## Set exercise
Write out the lines again, starting with the line that contains "collectors: W. Jameson" and going on through the line that contains "country: Sweden". Replace "country" with "nation" and leave everything else unchanged.
=== Dataset entries ===
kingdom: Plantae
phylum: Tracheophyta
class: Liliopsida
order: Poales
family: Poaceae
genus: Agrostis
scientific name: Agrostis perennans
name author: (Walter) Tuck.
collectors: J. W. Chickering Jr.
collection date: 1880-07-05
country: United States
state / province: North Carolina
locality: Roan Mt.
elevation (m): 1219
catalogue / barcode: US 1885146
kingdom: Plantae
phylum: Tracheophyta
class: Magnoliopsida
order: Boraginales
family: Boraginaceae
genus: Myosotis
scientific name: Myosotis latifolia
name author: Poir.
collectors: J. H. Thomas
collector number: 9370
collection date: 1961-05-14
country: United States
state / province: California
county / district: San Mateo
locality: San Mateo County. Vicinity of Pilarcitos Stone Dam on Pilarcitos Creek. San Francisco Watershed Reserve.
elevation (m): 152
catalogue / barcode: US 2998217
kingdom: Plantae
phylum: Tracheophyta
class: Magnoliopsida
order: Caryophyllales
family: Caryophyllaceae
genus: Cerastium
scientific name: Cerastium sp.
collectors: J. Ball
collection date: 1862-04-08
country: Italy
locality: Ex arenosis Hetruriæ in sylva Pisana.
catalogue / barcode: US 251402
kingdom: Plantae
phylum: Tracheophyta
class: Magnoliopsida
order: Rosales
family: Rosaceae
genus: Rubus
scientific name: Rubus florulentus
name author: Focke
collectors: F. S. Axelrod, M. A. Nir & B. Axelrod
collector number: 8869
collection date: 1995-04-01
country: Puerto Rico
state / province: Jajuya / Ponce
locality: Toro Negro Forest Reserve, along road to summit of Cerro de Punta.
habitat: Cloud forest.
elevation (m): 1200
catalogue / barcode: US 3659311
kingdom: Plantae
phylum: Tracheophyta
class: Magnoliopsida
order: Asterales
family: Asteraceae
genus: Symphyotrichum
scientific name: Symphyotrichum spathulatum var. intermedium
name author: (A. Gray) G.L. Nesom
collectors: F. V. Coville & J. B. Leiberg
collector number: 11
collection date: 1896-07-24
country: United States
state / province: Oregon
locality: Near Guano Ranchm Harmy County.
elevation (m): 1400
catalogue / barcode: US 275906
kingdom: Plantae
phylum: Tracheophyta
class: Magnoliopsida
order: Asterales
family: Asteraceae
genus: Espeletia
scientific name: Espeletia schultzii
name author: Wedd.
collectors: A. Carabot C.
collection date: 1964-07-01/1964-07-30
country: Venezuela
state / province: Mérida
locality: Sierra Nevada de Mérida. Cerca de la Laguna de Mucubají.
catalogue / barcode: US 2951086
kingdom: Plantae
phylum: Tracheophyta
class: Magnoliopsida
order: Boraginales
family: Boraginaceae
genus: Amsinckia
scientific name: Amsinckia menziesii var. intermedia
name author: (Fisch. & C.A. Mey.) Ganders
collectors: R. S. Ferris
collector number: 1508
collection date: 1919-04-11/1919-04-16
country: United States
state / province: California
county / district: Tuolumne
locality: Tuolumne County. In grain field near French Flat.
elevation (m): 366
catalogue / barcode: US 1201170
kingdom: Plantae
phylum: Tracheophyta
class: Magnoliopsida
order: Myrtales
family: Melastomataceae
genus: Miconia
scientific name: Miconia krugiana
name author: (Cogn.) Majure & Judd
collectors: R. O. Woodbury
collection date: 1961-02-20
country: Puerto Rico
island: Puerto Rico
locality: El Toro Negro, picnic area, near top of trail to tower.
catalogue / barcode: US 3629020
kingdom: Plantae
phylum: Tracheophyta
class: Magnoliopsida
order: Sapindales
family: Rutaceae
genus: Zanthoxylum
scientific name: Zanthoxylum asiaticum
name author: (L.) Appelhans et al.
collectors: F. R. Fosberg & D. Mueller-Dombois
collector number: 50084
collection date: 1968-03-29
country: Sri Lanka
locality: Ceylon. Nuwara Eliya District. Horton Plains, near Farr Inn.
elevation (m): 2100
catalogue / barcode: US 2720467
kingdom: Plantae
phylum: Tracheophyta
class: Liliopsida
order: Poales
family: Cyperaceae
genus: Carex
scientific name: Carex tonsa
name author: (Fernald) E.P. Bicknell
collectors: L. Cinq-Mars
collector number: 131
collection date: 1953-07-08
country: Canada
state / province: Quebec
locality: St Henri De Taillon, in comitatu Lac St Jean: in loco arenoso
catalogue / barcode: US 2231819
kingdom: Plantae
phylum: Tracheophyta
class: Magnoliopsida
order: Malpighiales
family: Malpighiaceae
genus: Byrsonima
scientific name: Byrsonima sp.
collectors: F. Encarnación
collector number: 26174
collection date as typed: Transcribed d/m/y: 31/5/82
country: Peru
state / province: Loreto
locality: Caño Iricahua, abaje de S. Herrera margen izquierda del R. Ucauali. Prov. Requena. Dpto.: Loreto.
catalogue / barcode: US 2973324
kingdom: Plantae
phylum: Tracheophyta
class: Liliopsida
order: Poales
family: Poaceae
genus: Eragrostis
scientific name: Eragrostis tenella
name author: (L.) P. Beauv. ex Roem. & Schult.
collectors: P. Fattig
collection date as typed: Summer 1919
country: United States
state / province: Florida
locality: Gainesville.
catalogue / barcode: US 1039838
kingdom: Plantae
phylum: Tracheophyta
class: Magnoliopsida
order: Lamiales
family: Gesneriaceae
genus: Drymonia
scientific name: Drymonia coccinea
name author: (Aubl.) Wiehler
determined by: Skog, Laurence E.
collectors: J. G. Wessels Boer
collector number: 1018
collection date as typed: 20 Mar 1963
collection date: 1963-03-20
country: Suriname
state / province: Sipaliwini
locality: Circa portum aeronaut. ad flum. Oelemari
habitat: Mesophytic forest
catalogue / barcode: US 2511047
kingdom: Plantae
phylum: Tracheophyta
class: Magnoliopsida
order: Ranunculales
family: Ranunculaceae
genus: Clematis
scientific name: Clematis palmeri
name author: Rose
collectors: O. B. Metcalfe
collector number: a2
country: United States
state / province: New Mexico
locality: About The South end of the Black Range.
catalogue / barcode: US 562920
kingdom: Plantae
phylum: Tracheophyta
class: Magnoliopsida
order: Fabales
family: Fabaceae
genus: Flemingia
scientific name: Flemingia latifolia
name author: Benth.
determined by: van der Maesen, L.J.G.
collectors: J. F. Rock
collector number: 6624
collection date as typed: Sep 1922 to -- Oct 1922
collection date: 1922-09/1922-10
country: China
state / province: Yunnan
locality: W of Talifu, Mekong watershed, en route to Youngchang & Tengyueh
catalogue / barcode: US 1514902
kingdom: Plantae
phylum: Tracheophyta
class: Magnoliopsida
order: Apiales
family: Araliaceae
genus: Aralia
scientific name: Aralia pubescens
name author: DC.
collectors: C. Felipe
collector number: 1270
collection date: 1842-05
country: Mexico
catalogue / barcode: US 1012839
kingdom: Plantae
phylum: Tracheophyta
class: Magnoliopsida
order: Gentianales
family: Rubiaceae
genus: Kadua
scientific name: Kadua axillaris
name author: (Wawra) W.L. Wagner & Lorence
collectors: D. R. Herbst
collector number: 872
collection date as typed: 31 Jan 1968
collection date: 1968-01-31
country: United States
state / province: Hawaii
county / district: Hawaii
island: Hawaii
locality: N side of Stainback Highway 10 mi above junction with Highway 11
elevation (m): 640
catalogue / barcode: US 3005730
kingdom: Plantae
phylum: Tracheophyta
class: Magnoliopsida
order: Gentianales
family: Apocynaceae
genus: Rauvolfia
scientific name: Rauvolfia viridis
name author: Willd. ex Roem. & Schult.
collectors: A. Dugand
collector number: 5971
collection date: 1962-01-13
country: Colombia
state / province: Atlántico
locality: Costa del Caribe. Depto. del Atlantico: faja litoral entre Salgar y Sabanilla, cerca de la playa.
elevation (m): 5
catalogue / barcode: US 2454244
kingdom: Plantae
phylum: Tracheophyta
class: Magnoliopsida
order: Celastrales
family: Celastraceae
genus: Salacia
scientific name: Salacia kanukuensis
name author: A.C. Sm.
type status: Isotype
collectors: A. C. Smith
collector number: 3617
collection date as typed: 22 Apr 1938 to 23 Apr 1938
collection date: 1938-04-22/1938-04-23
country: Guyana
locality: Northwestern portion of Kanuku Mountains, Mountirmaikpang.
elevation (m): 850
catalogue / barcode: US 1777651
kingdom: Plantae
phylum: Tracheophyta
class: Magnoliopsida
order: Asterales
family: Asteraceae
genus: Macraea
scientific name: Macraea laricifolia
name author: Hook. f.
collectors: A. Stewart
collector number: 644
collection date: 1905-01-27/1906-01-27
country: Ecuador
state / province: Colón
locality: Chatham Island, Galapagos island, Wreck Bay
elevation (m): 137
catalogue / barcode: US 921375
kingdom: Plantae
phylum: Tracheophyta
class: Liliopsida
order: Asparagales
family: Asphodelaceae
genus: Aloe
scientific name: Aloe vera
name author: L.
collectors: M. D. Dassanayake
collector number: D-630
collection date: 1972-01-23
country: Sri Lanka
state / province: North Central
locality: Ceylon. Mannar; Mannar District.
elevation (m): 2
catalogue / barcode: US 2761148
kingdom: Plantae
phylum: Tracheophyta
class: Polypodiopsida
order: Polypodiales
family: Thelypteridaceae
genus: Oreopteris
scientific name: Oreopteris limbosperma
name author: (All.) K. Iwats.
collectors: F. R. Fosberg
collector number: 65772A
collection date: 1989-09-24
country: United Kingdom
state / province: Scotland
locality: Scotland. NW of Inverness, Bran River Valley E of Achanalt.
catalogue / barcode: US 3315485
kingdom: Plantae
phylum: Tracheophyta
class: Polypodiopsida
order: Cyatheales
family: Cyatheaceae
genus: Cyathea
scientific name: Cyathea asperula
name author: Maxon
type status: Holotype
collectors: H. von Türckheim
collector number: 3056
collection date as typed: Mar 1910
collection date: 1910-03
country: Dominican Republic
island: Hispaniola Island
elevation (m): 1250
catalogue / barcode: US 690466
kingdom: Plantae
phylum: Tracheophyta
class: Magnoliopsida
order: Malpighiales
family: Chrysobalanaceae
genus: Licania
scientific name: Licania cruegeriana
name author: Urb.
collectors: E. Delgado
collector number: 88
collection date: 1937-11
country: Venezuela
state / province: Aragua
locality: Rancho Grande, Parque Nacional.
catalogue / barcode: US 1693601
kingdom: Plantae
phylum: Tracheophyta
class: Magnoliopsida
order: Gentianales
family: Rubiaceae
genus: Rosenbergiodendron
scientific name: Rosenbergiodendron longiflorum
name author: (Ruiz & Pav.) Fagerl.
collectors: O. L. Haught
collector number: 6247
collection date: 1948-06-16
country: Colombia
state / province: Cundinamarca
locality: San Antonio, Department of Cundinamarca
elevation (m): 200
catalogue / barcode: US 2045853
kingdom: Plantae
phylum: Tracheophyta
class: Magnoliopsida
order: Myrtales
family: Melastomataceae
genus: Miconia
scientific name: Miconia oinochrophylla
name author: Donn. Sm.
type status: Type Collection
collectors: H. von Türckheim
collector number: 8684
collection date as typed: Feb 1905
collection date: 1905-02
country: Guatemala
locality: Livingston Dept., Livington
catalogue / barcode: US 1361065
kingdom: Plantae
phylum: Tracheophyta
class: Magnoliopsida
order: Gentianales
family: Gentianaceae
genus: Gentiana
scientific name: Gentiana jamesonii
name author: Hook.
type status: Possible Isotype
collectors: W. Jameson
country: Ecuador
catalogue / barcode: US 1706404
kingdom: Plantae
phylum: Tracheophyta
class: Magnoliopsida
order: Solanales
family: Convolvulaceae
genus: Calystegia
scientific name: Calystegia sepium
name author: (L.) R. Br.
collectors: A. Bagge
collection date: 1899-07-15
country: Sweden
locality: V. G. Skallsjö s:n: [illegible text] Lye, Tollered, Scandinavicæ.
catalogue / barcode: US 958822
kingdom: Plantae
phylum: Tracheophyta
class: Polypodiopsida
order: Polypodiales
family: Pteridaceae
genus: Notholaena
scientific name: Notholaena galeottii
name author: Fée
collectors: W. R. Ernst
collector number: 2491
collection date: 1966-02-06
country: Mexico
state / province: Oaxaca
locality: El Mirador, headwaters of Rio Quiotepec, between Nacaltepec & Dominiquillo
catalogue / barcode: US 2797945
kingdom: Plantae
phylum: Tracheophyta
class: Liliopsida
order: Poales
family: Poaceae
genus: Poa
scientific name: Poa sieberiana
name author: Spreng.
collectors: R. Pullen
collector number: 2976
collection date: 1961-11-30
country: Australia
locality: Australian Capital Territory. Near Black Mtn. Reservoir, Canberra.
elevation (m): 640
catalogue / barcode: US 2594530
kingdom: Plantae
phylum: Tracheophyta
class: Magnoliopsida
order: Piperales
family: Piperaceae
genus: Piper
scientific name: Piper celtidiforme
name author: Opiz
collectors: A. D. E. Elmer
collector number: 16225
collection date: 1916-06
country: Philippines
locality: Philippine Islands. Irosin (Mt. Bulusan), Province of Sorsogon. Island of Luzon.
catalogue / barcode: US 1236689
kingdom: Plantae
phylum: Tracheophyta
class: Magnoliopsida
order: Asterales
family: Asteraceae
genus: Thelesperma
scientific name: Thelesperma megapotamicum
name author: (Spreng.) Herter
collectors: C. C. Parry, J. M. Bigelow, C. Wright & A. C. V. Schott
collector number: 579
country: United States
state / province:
===
## Response to this task
collectors: W. Jameson
nation: Ecuador
catalogue / barcode: US 1706404
kingdom: Plantae
phylum: Tracheophyta
class: Magnoliopsida
order: Solanales
family: Convolvulaceae
genus: Calystegia
scientific name: Calystegia sepium
name author: (L.) R. Br.
collectors: A. Bagge
collection date: 1899-07-15
nation: Sweden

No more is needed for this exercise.